Classic Austrian Marble Bundt
Rated 5.0 stars by 1 users
Cuisine
Austrian
Servings
12
Prep Time
15 hours
Cook Time
1 hour
This is the cake I grew up with, or some version of it, at least. In every Austrian coffee house, on every Sunday afternoon table, in every Konditorei window between Vienna and Salzburg, there's a marble cake. It's as much a part of the furniture as the velvet chairs and the silver cake forks. And yet for something so ubiquitous, when it's done well, it's absolutely magnificent — buttery, impossibly moist, the crumb so tender it tears rather than cuts, with that beautiful swirl of vanilla and dark chocolate running through it like a swirl of ink in water.
This is a proper pound cake. No tricks, no trends, no fashionable ingredients. Just butter, sugar, eggs, flour, and good cocoa powder, beaten together until thick and glossy and baked in a Bundt tin until the outside is golden and the inside is still slightly damp with richness. A generous cloud of icing sugar is all it needs.

* **Problem**
Continue the marble Bundt recipe from its last sentence. These entries have no connection to the marble Bundt recipe.

Items listed in a dataset:
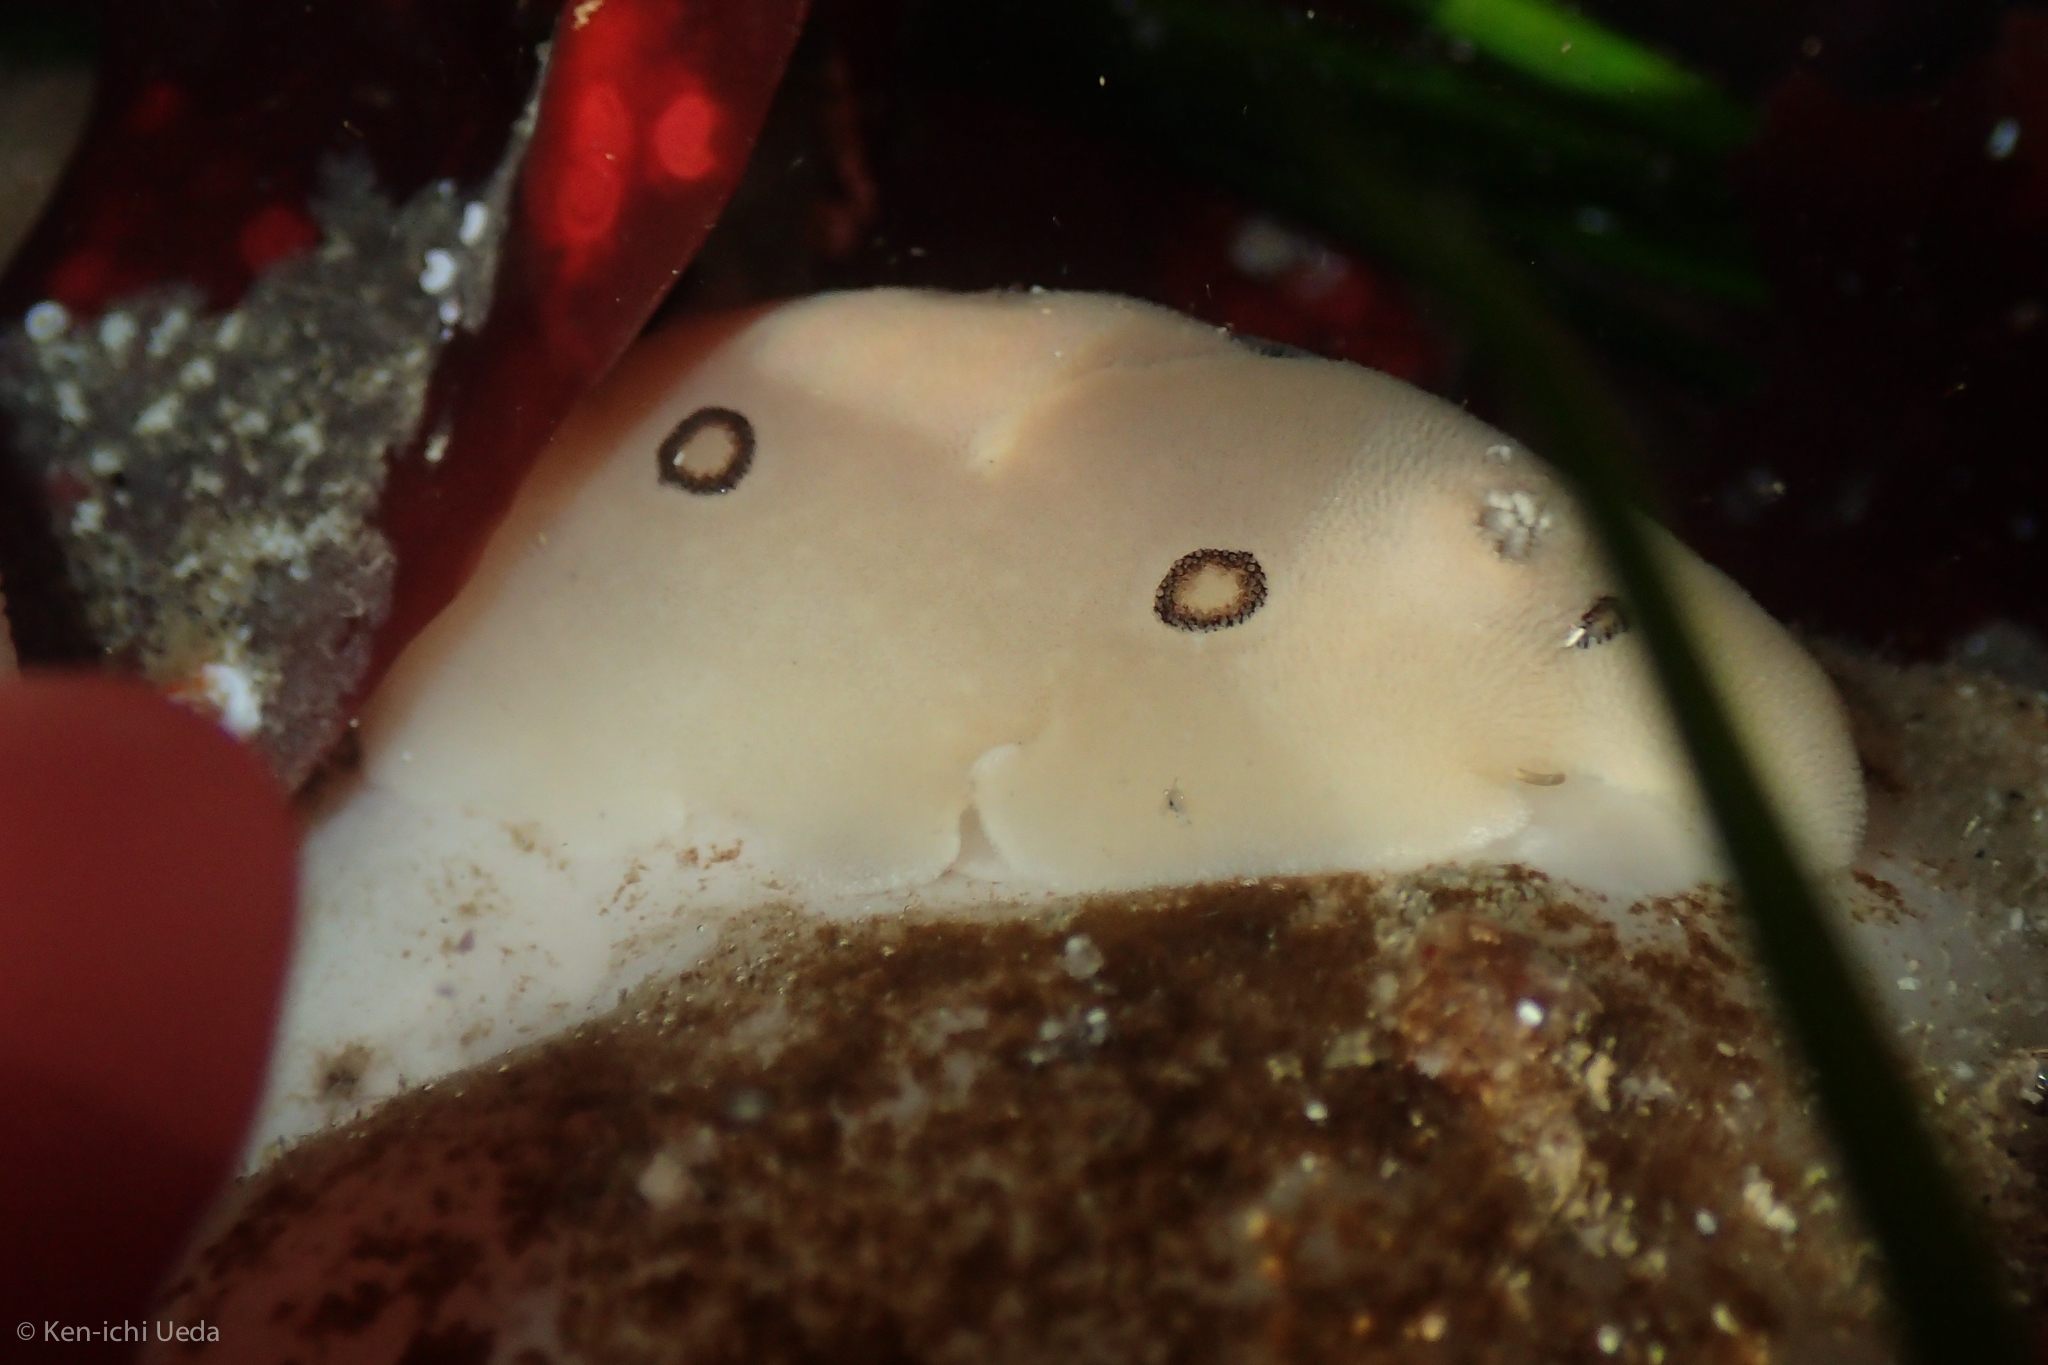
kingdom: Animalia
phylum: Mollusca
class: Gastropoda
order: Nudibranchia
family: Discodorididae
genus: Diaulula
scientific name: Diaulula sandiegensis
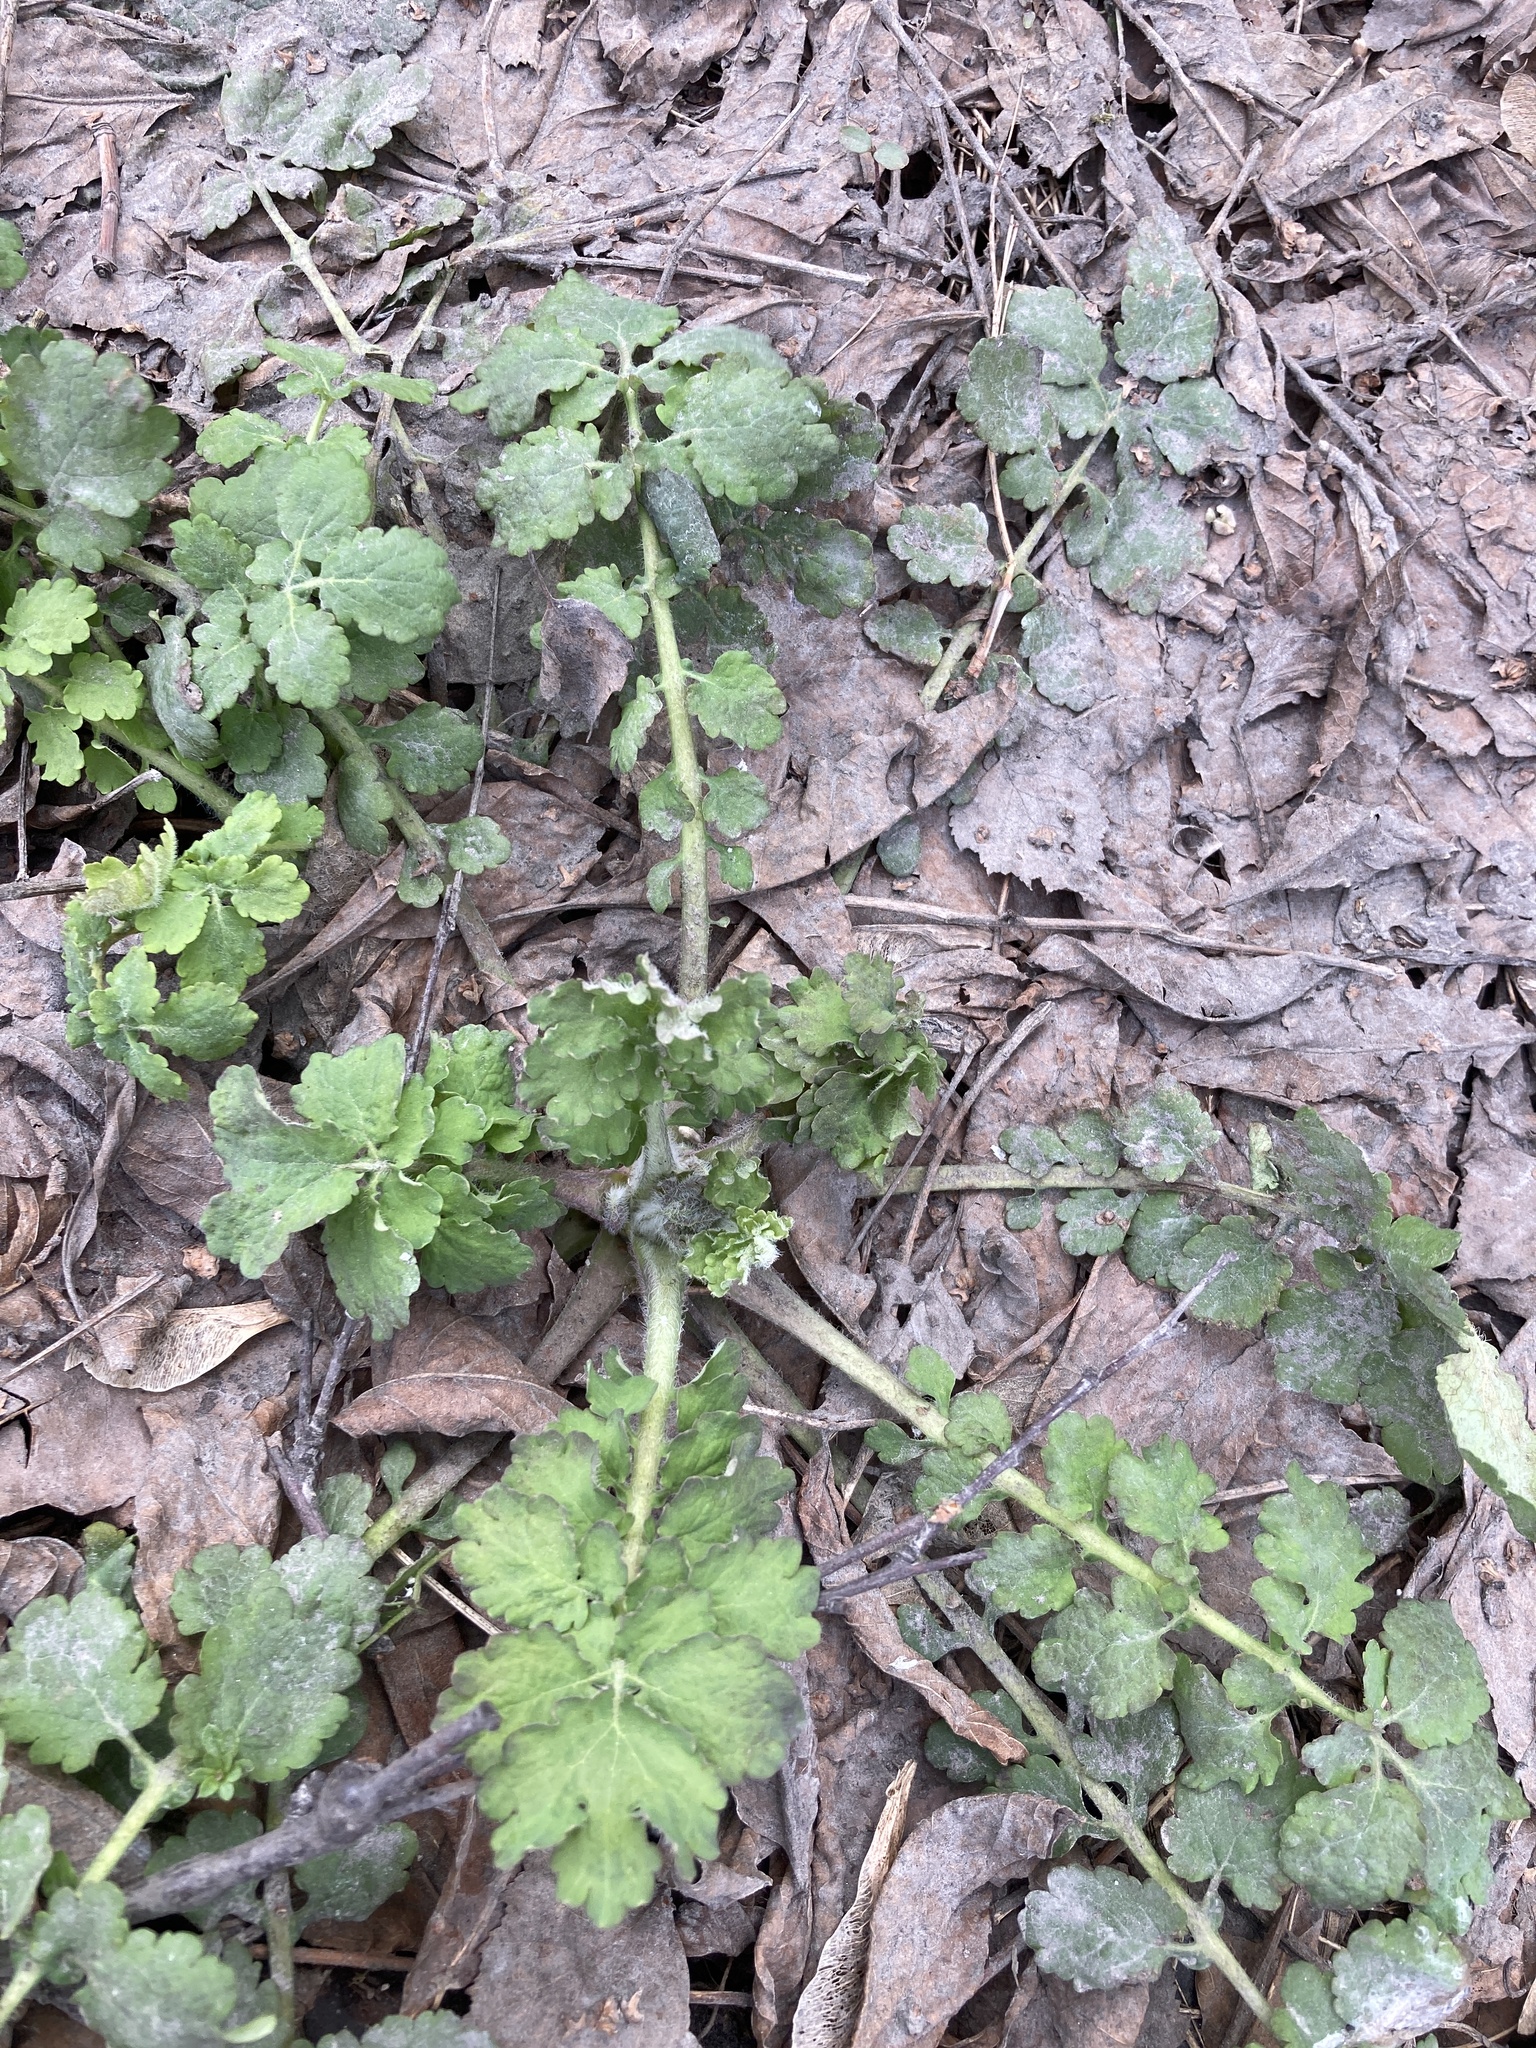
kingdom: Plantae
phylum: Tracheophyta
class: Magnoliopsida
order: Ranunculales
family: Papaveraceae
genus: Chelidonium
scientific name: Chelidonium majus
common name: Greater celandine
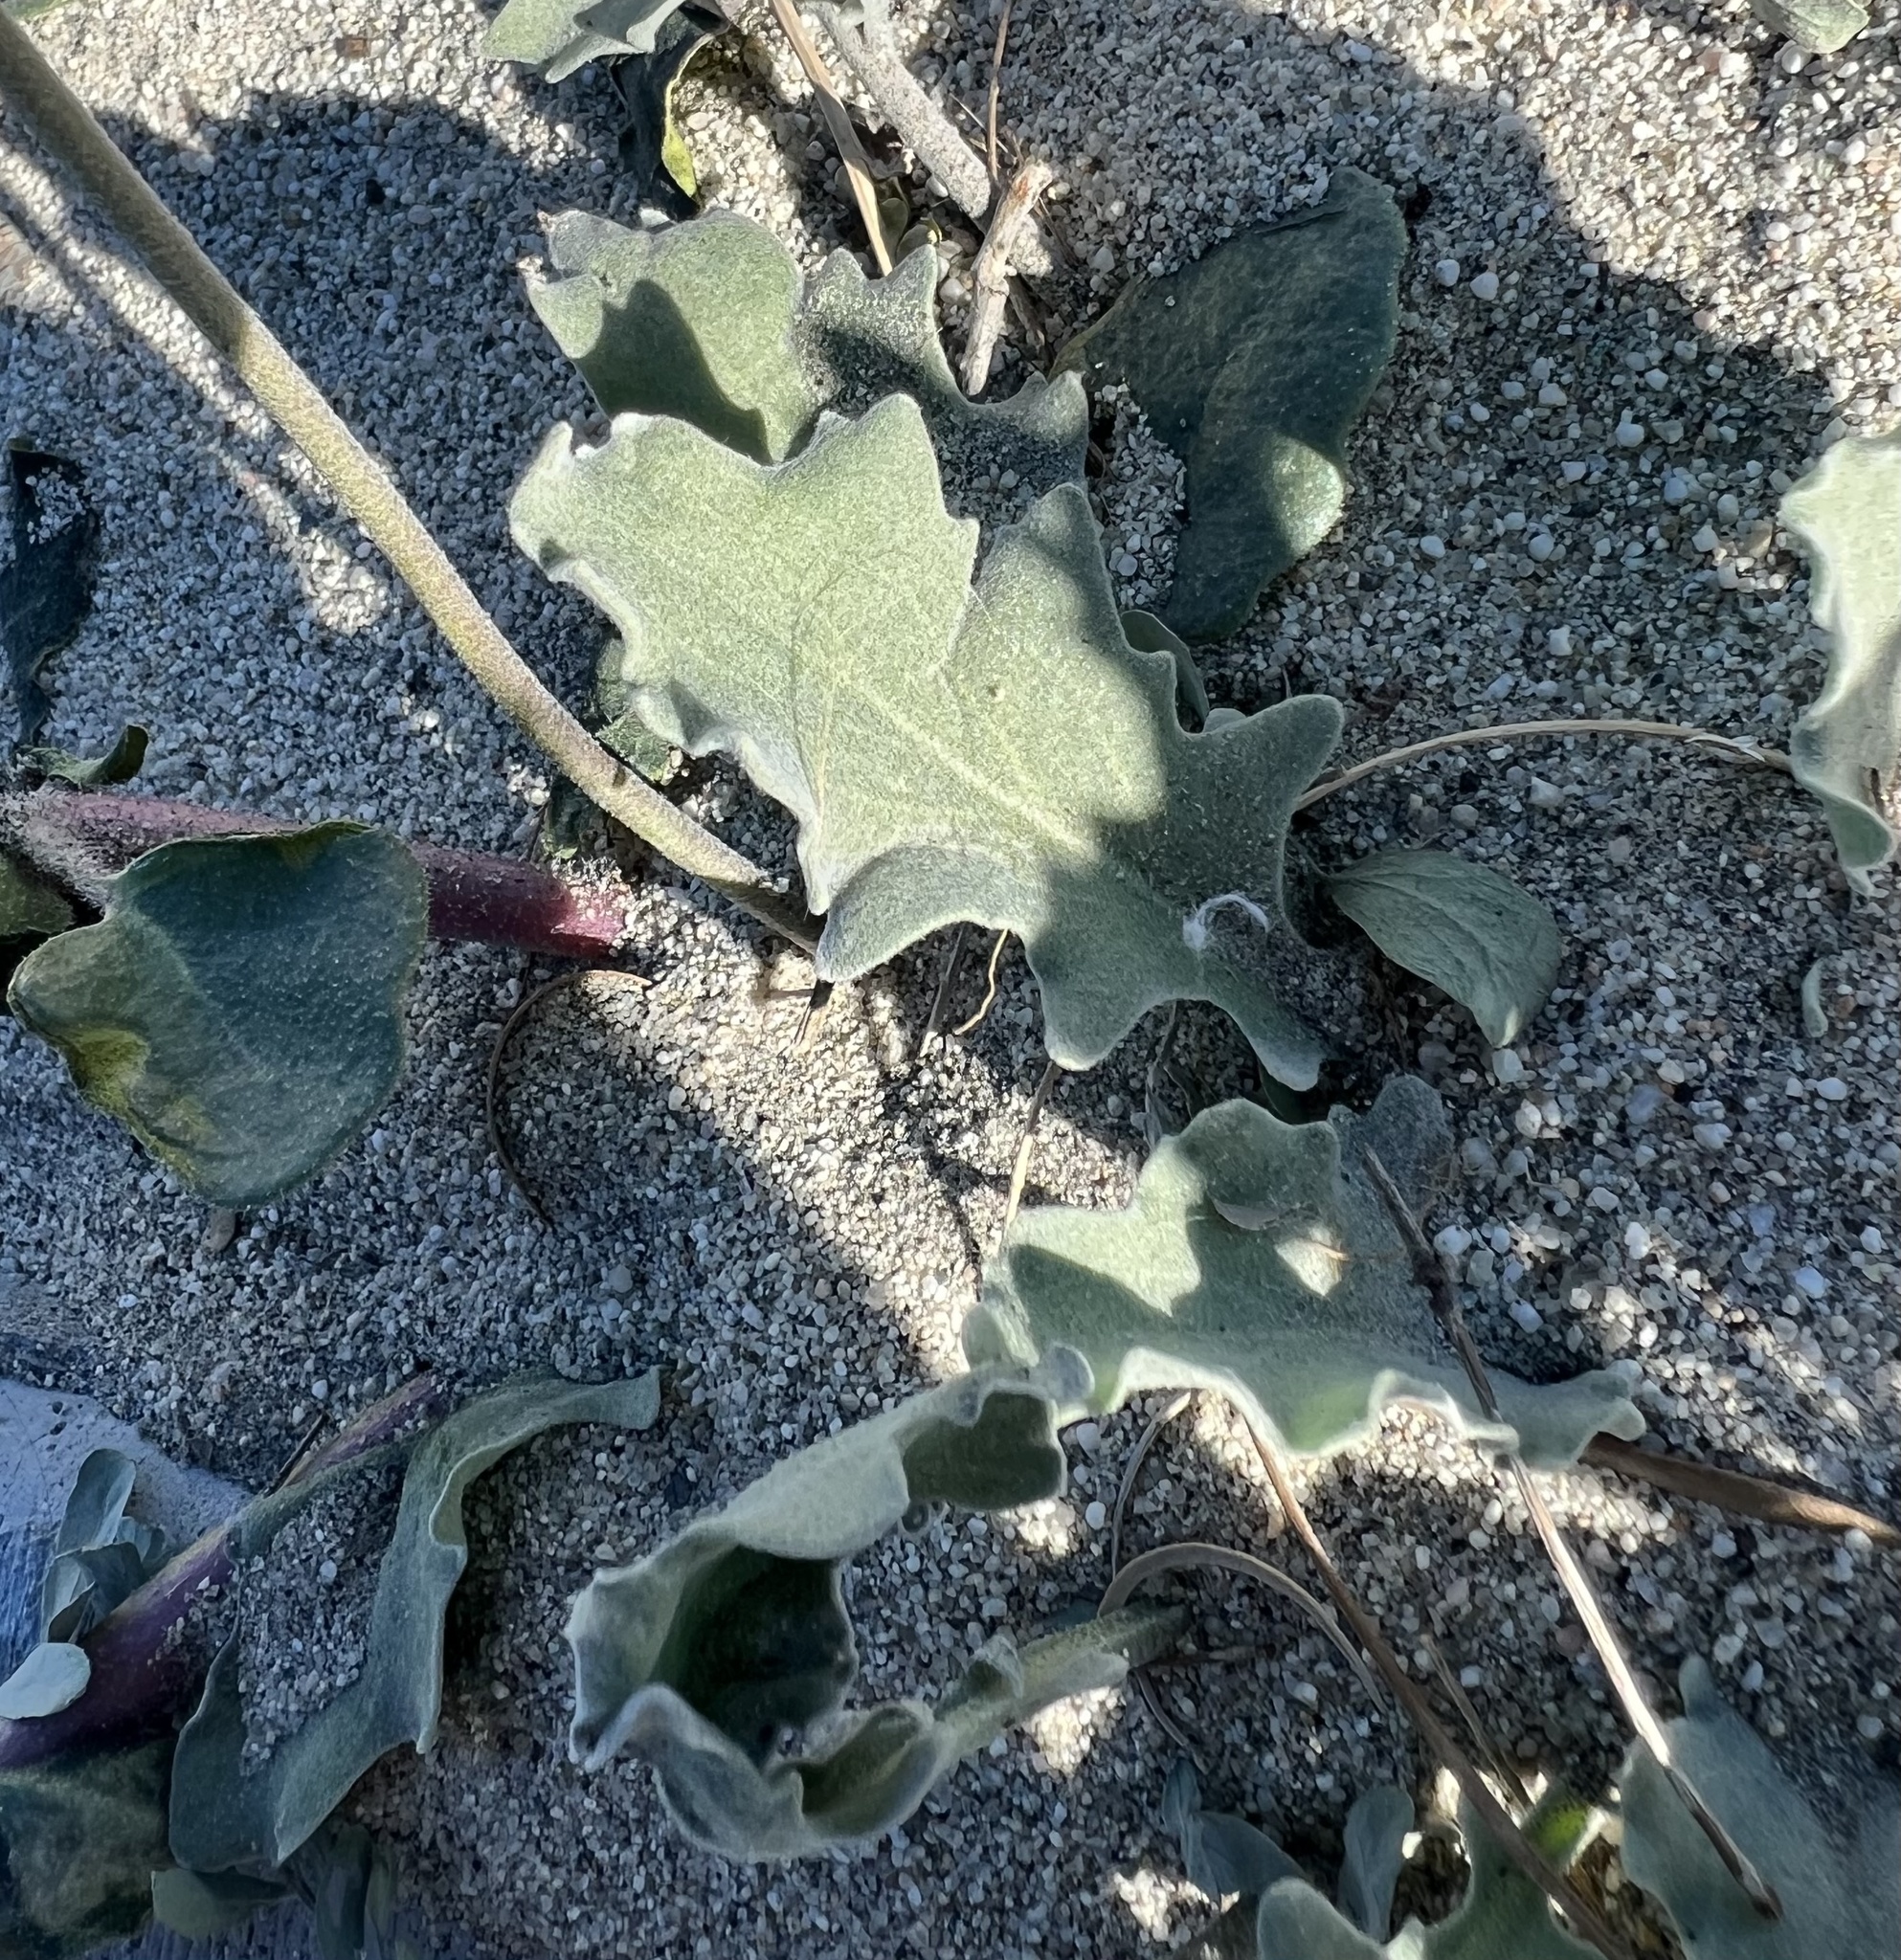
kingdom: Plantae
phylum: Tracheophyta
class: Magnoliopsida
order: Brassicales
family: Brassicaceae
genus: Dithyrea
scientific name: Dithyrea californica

* **Output below**
Why You'll Love Making This Classic Austrian Marble Bundt
It's the most forgiving cake you'll ever bake No layers to level, no frosting to pipe, no ganache to temper. You make one batter, split it in two, swirl, and bake. If the marble pattern isn't perfect, it doesn't matter — every slice looks different, and that's the whole point.
The crumb is extraordinary The generous amount of butter and the addition of milk to the batter gives this a moisture that most pound cakes can only dream of. It stays soft and tender for days — if it lasts that long.
It's all about the Bundt tin There's a reason this cake exists in a Bundt. The shape gives you more golden crust per slice, and the ridges catch the icing sugar like snow on a mountain. If you've been looking for an excuse to use your best tin, this is it.
It gets better with coffee This cake was born to sit beside a strong espresso or a milky Melange. The vanilla and chocolate are subtle enough to complement rather than compete, and the buttery richness is exactly what you want at three o'clock on a dark afternoon.
It's a showstopper that pretends it isn't Dust it with icing sugar, set it on a board, and watch people gravitate toward it. It looks effortless and elegant — which is exactly what it is.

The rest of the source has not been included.